Two that did delight/intrigue me were the novels classification of historic time period and that of biomes both on Earth and in space habitats. He notes that the feudal period was followed by the Renaissance and that this in turn was followed by the Early Modern (17th and 18th centuries), the Modern (the nineteenth and twentieth centuries) and the postmodern (twentieth and twenty-first centuries). In 2312 the post-modern becomes extended into the long postmodern which is in turn subdivided. I loved the name for the first sub-division, 2005 – 2060 'The Dithering', the wasted years in which climate change though known was not addressed. (Robinson could have as easily included the Ehrlich-Meadows-Beddington mid-twenty-first century 'perfect storm.) Then came 'The Crisis' (2060-2130) followed by 'The Turnaround' (2130-2160) and 'The Accelerando' (2160-2220); the latter made me think of Charles Stross.  With his biome classification (a biome being an assemblage of ecosystems such as tropical rain forest or boreal tundra) Kim Stanley Robinsin has to come up with a generic term to the mass of hotchpotch mix of species found in many space station habitats that are hybrids of natural Earth biomes. He calls these mixes 'Ascensions'. Now there is in real biology the term 'recombinant ecology' but I had never heard of Ascensions. This, it is explained in 2312 stems from Charles Darwin (followed by others) bringing species to the barren rock of Ascension Island in the middle of the Atlantic. In fact I might start using this myself and see if it catches on in ecology… (I am being only half serious here, but I am not saying which half.)

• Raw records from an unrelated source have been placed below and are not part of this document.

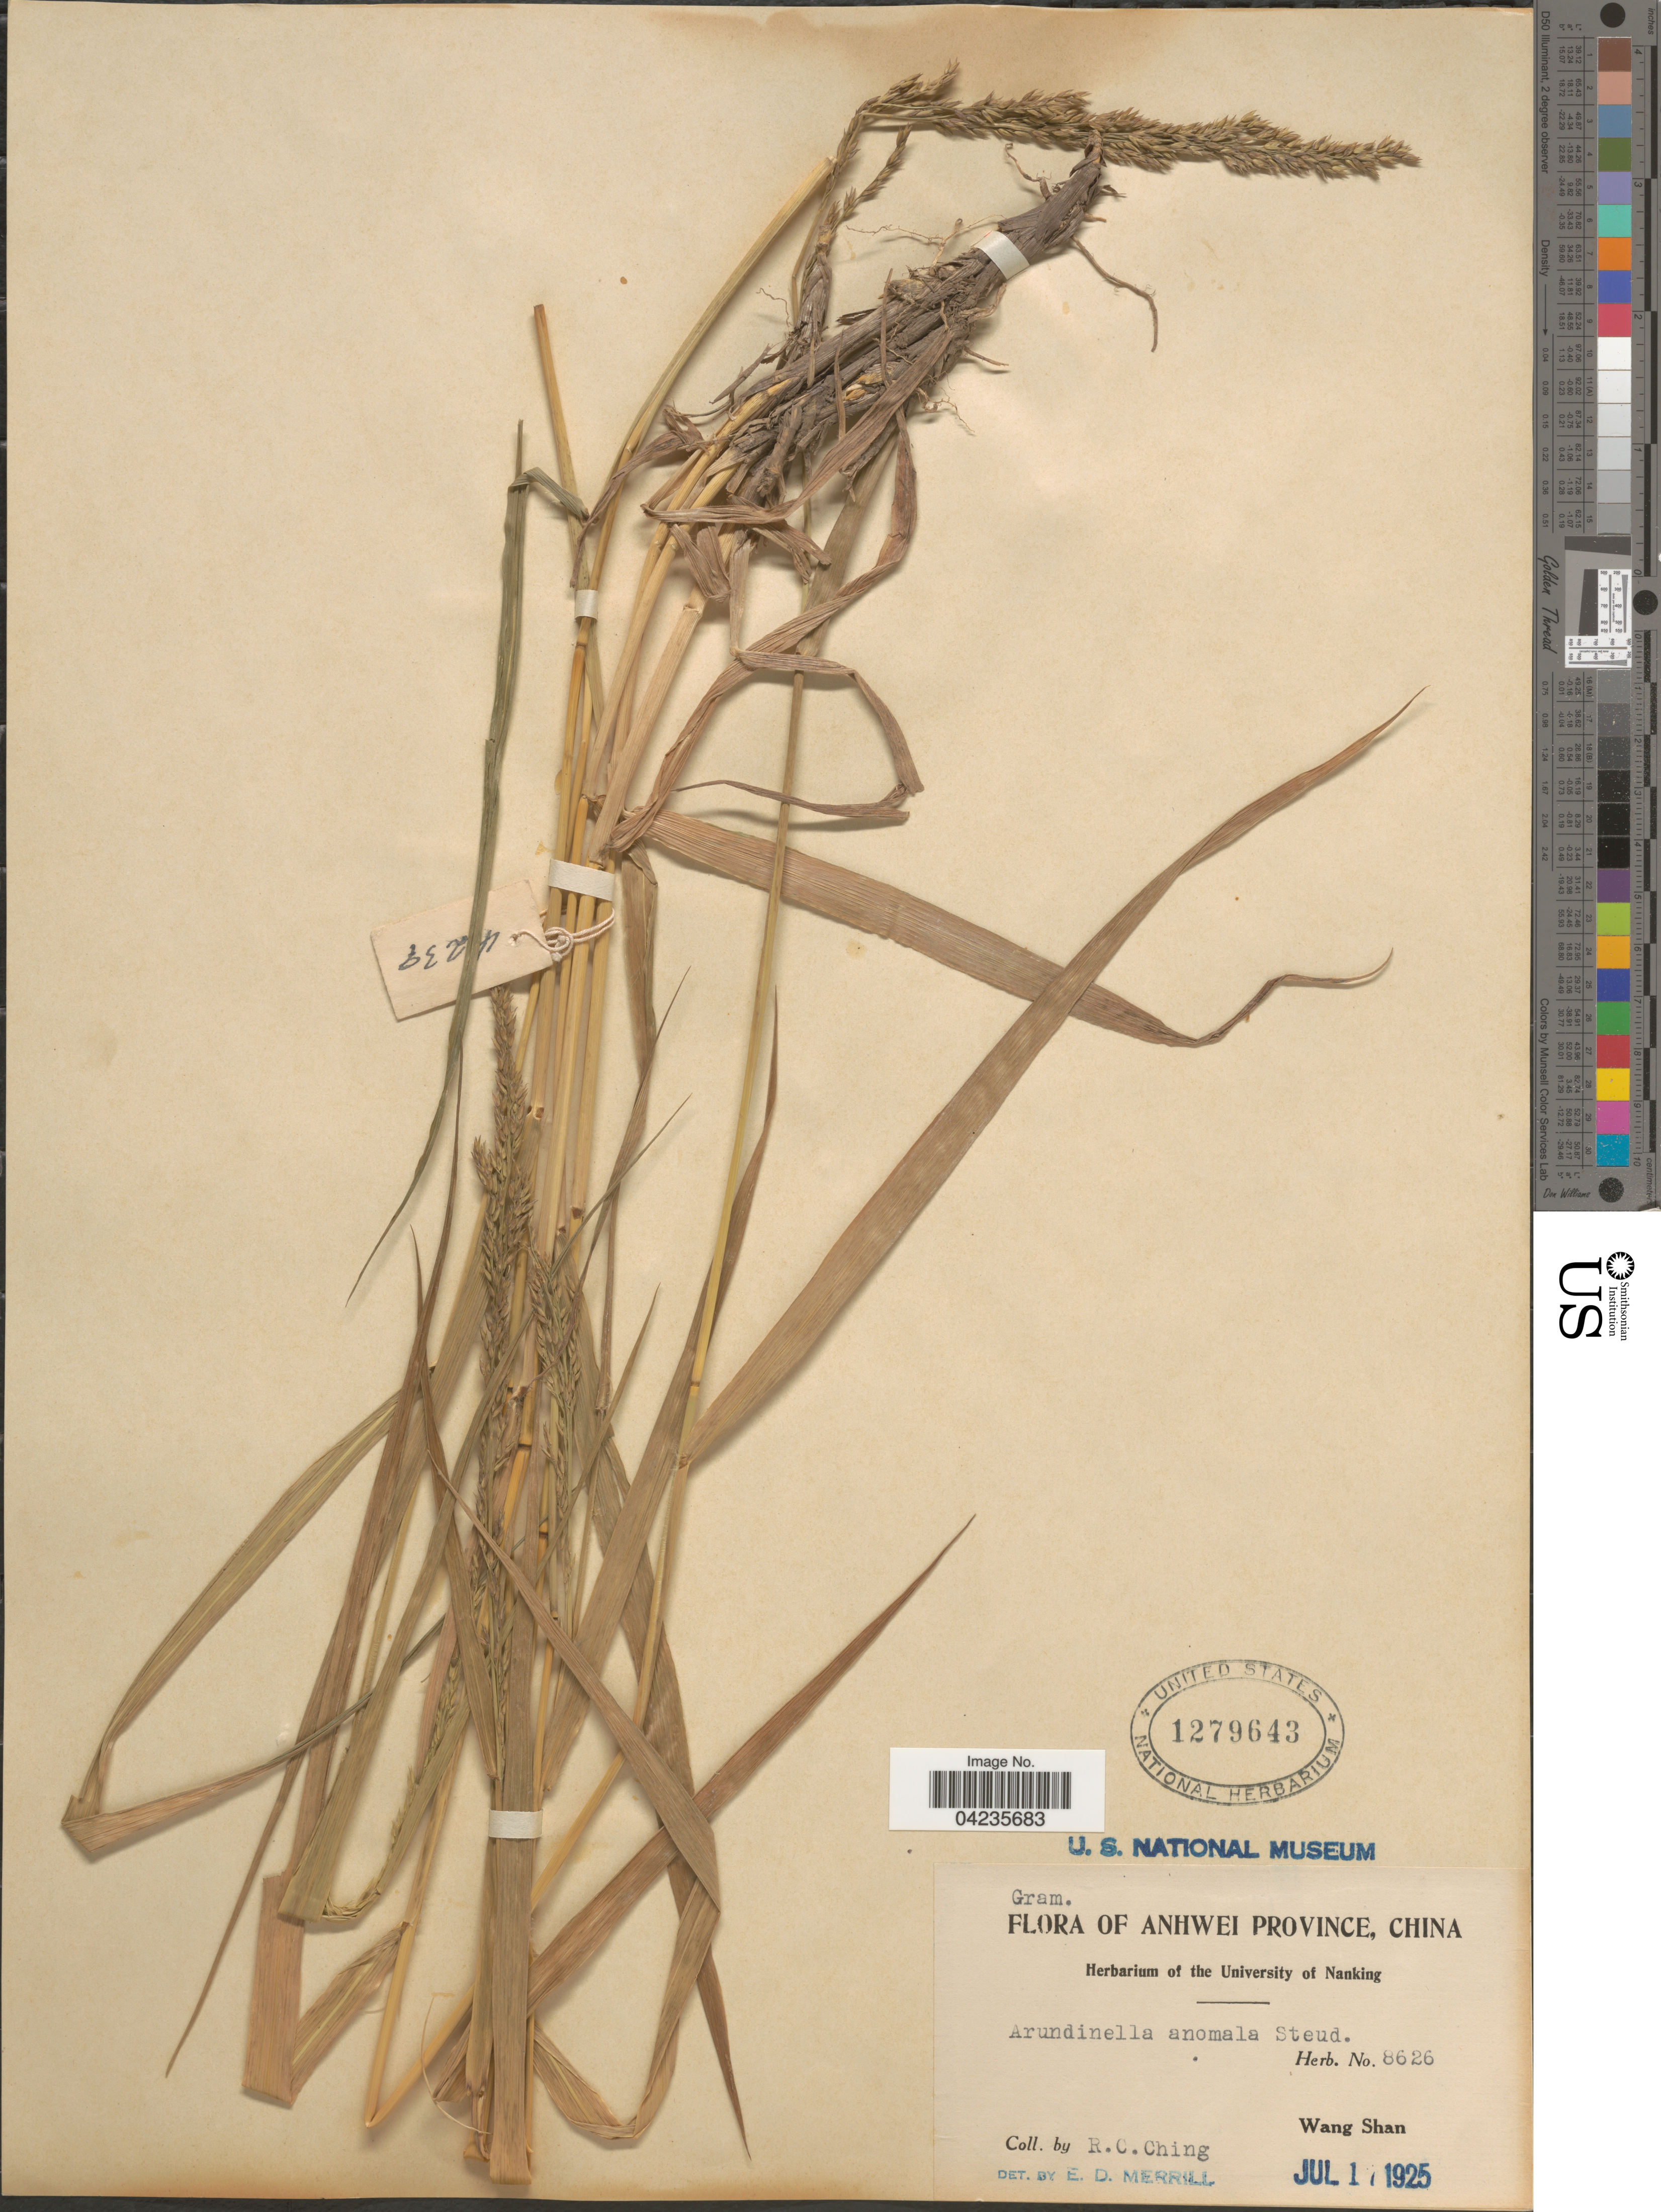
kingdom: Plantae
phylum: Tracheophyta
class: Liliopsida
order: Poales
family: Poaceae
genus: Arundinella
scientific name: Arundinella hirta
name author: (Thunb.) Tanaka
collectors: R. C. Ching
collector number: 8626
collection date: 1925-07-17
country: China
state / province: Anhui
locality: Anhwei Province. Wang Shan.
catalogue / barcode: US 1279643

And so with 2312 we have a thriller wrapped up in a travelogue that together amounts to a future history all jam-packed to bursting with ideas, concepts and wry observations on our present planetary predicament (as viewed through possible future outcomes). Add in Kim Stanley Robinson's writing track record and it will come as no surprise that 2312 has been nominated for a Hugo and a BSFA awards as well as at the beginning of the year (2013) selected by some of our SF2 Concatenation team as one of the best SF Books of 2012. Indeed it won this year's Nebula. In the face of all of this can I do anything but give 2312 a decided thumbs up.